🤖 AI Summary
Current high-throughput design of metal–organic frameworks (MOFs) suffers from decoupled generation and screening stages, alongside inefficient heterogeneous computing resource coordination.
Method: We introduce the first open-source workflow integrating generative AI with multiscale physics-based simulations—combining diffusion models/VAEs for molecular generation, molecular dynamics, density functional theory (DFT), and grand-canonical Monte Carlo (GCMC) simulations. We further propose an online-learning-driven, CPU/GPU-adaptive scheduling framework to enable closed-loop generation–simulation optimization.

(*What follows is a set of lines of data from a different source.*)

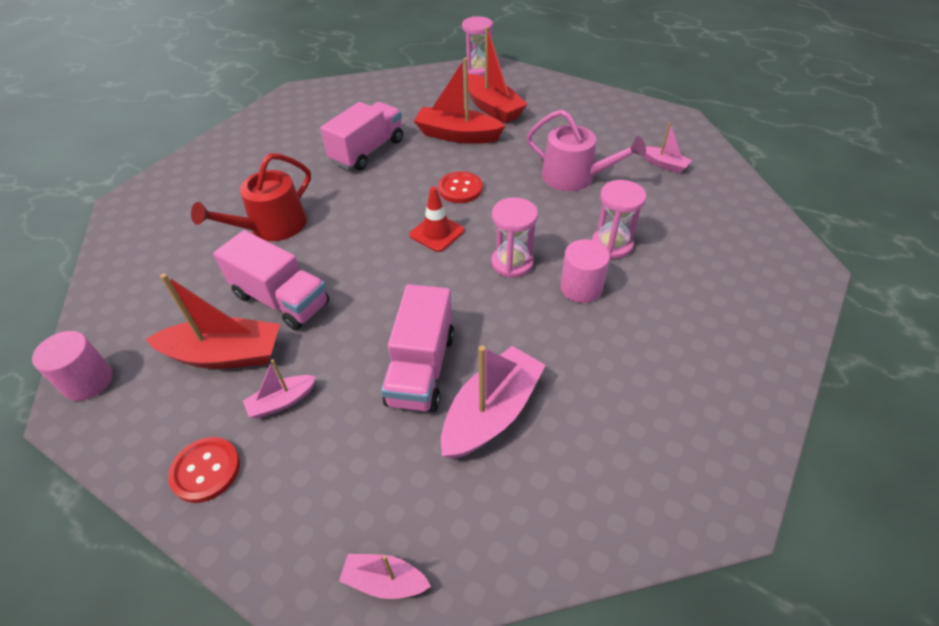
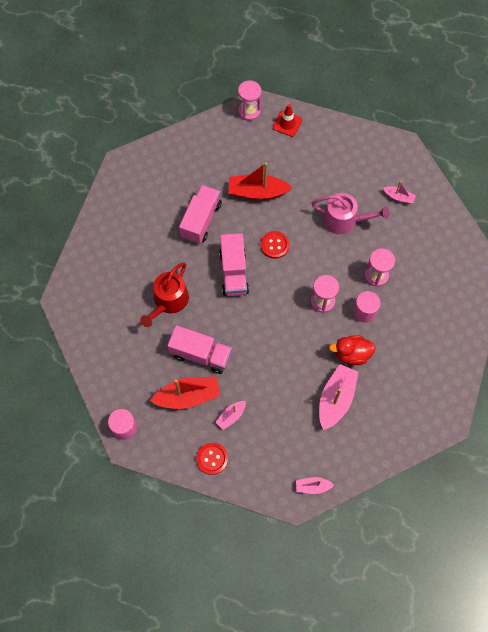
camera: 15 degrees left, 20 degrees up
(421, 368) = (294, 382): pink truck -> pink truck (234, 272)
(437, 233) = (272, 286): red traffic cone -> red traffic cone (287, 124)
(492, 108) = (273, 157): red boat -> none
(542, 345) = (351, 354): none -> red duck

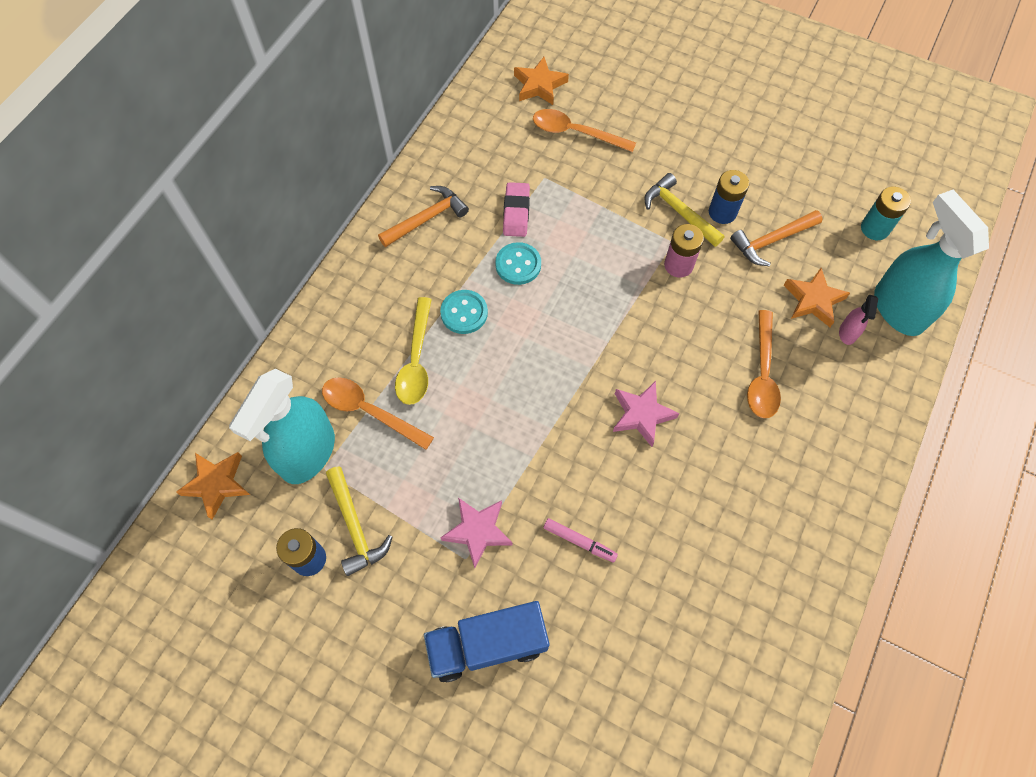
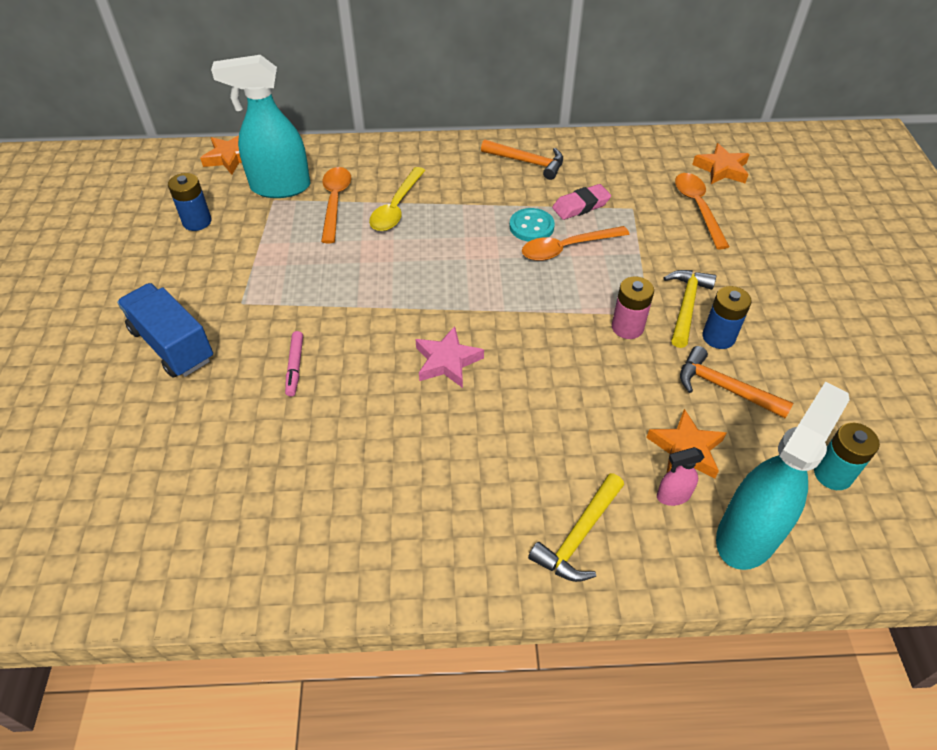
camera: 60 degrees right, 15 degrees down
(355, 527) = (235, 233): yellow hammer -> yellow hammer (578, 536)
(416, 360) = (396, 207): yellow spoon -> yellow spoon turned 45 degrees counterclockwise
(464, 313) = (459, 215): turquoise button -> none
(478, 531) = (268, 300): pink star -> none
(762, 373) = (562, 437): orange spoon -> orange spoon (567, 248)

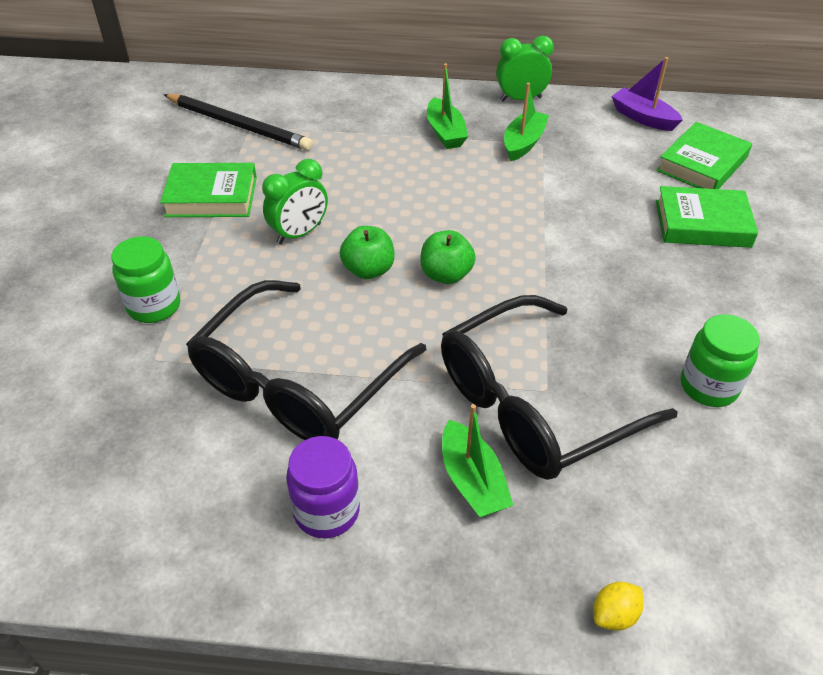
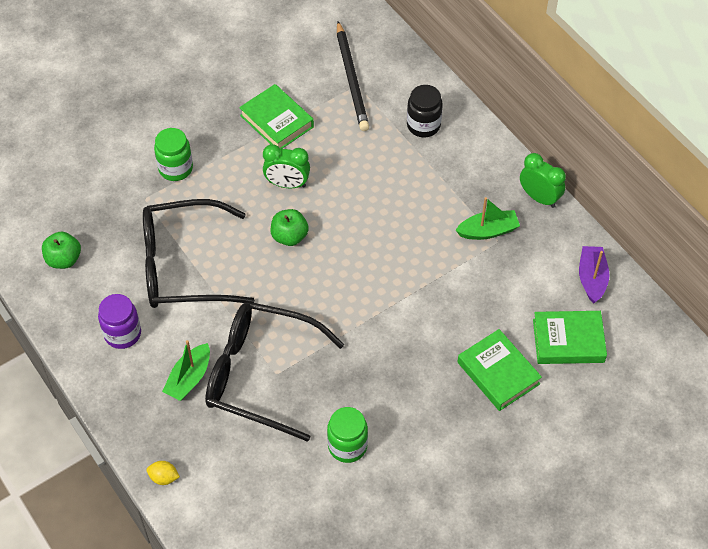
camera: 50 degrees right, 10 degrees up
(354, 115) = (423, 125): none -> black jar
(445, 133) = (455, 183): green boat -> none
(446, 275) = (320, 274): green apple -> green apple (64, 259)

Contribution/Results: We present a modular scientific AI architecture enabling cross-domain reusability. Deployed on a 450-node supercomputer, the system achieves thousand-GPU-scale AI–simulation co-execution, delivering industry-leading MOF generation throughput. The top-performing structures rank within the top 10% of the hMOF dataset for CO₂ adsorption capacity. Crucially, generation quality scales linearly with compute node count, demonstrating the feasibility of large-scale HPC-enabled generative AI for accelerated materials discovery.
📝 Abstract
We present MOFA, an open-source generative AI (GenAI) plus simulation workflow for high-throughput generation of metal-organic frameworks (MOFs) on large-scale high-performance computing (HPC) systems. MOFA addresses key challenges in integrating GPU-accelerated computing for GPU-intensive GenAI tasks, including distributed training and inference, alongside CPU- and GPU-optimized tasks for screening and filtering AI-generated MOFs using molecular dynamics, density functional theory, and Monte Carlo simulations. These heterogeneous tasks are unified within an online learning framework that optimizes the utilization of available CPU and GPU resources across HPC systems. Performance metrics from a 450-node (14,400 AMD Zen 3 CPUs + 1800 NVIDIA A100 GPUs) supercomputer run demonstrate that MOFA achieves high-throughput generation of novel MOF structures, with CO$_2$ adsorption capacities ranking among the top 10 in the hypothetical MOF (hMOF) dataset. Furthermore, the production of high-quality MOFs exhibits a linear relationship with the number of nodes utilized. The modular architecture of MOFA will facilitate its integration into other scientific applications that dynamically combine GenAI with large-scale simulations.